State how many lines in the material below contain the string "directive", with case counting, and give only that number.

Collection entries
= = = = = = =
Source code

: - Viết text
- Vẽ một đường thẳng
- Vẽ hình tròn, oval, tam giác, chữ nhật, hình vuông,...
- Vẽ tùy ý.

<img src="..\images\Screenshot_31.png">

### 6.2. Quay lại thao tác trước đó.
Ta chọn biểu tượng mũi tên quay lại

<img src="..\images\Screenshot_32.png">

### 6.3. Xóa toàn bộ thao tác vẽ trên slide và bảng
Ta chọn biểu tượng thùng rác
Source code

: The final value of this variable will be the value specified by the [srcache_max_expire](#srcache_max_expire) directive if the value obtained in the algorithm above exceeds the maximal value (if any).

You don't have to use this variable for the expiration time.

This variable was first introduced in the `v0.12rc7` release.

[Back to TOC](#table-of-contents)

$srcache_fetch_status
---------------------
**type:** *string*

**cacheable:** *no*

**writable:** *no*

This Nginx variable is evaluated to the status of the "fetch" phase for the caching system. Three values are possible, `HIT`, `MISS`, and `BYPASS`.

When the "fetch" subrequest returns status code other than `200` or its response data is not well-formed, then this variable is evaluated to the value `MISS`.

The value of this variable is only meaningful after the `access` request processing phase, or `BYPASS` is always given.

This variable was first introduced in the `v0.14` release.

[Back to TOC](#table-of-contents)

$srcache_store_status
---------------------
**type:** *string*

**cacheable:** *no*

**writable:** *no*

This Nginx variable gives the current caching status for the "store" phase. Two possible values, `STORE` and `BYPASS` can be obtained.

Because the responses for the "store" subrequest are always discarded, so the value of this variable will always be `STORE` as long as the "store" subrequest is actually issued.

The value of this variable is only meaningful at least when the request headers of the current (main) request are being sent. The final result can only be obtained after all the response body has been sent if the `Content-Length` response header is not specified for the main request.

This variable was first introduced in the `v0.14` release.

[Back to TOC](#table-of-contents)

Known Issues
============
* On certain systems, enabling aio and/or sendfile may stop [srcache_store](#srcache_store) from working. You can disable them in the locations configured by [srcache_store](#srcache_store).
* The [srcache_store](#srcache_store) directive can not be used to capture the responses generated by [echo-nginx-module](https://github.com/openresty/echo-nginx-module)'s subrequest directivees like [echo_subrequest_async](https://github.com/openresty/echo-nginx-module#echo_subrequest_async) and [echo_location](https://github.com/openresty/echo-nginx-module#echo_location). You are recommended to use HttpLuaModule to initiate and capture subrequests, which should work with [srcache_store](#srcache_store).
= = = = = = =
**Answer below:**
2